◆ EXERCISE PROMPT: Leave out the pictures and retype exactly the lines from the one with "JUNE 5, 2025 12:00 PM" through the end of the records.
*** Opening DATA RECORDS ***
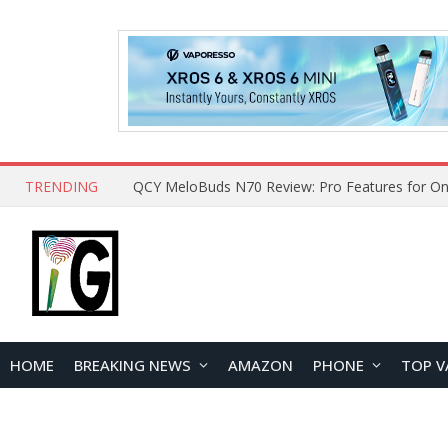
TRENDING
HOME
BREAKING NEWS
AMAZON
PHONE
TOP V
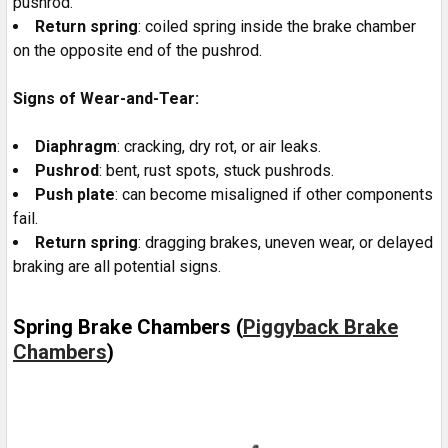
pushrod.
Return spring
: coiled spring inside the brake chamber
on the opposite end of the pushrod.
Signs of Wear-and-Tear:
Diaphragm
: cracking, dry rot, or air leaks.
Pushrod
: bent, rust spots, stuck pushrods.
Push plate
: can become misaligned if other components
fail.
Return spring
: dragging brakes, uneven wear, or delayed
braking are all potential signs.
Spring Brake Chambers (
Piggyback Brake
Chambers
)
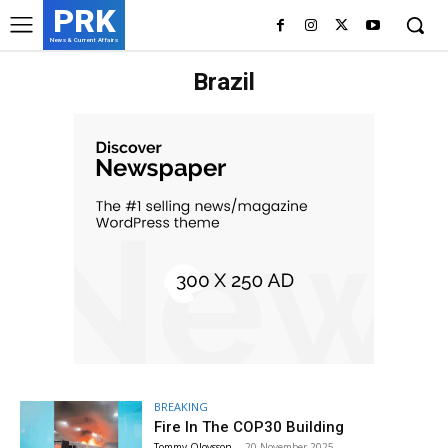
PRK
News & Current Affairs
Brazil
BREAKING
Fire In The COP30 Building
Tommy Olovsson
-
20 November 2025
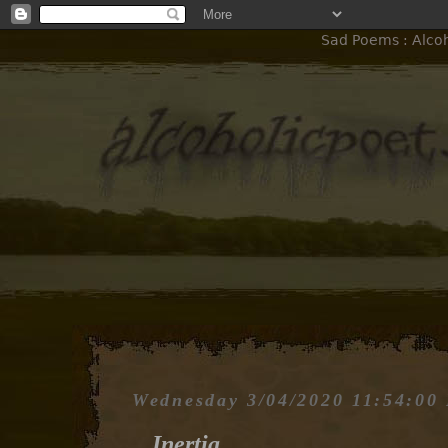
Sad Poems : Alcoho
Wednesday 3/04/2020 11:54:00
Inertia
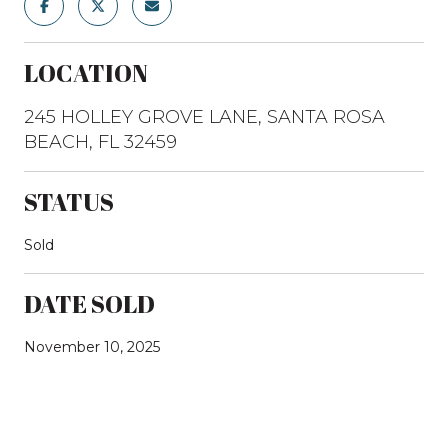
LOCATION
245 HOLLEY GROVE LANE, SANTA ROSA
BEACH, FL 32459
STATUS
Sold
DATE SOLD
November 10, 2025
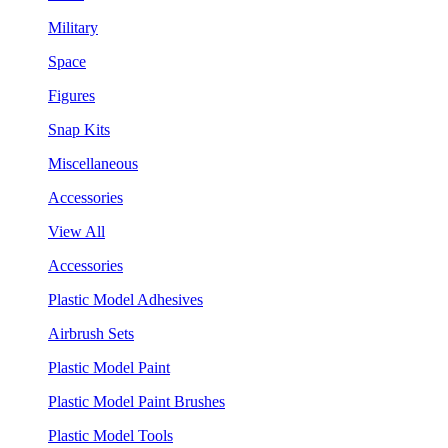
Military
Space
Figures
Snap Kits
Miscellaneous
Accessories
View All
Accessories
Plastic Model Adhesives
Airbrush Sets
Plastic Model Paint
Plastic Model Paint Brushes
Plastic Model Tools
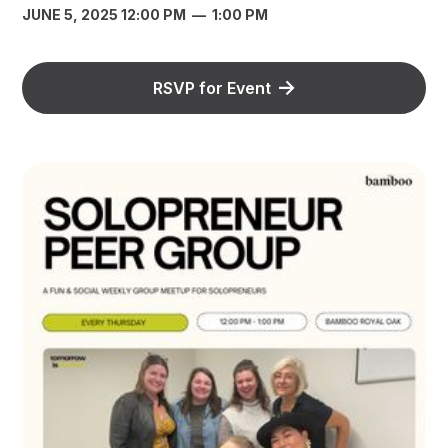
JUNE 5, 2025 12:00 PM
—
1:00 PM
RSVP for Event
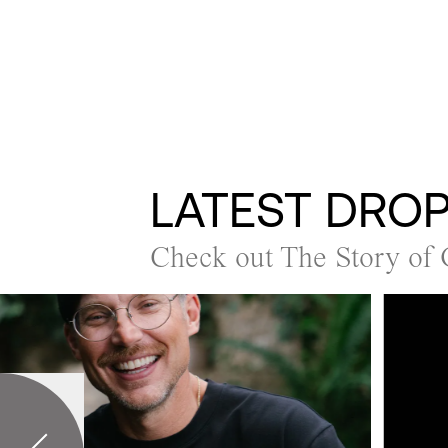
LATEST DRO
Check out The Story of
*** Closing DATA RECORDS ***
◆ TASK ANSWER:
JUNE 5, 2025 12:00 PM
—
1:00 PM
RSVP for Event
LATEST DRO
Check out The Story of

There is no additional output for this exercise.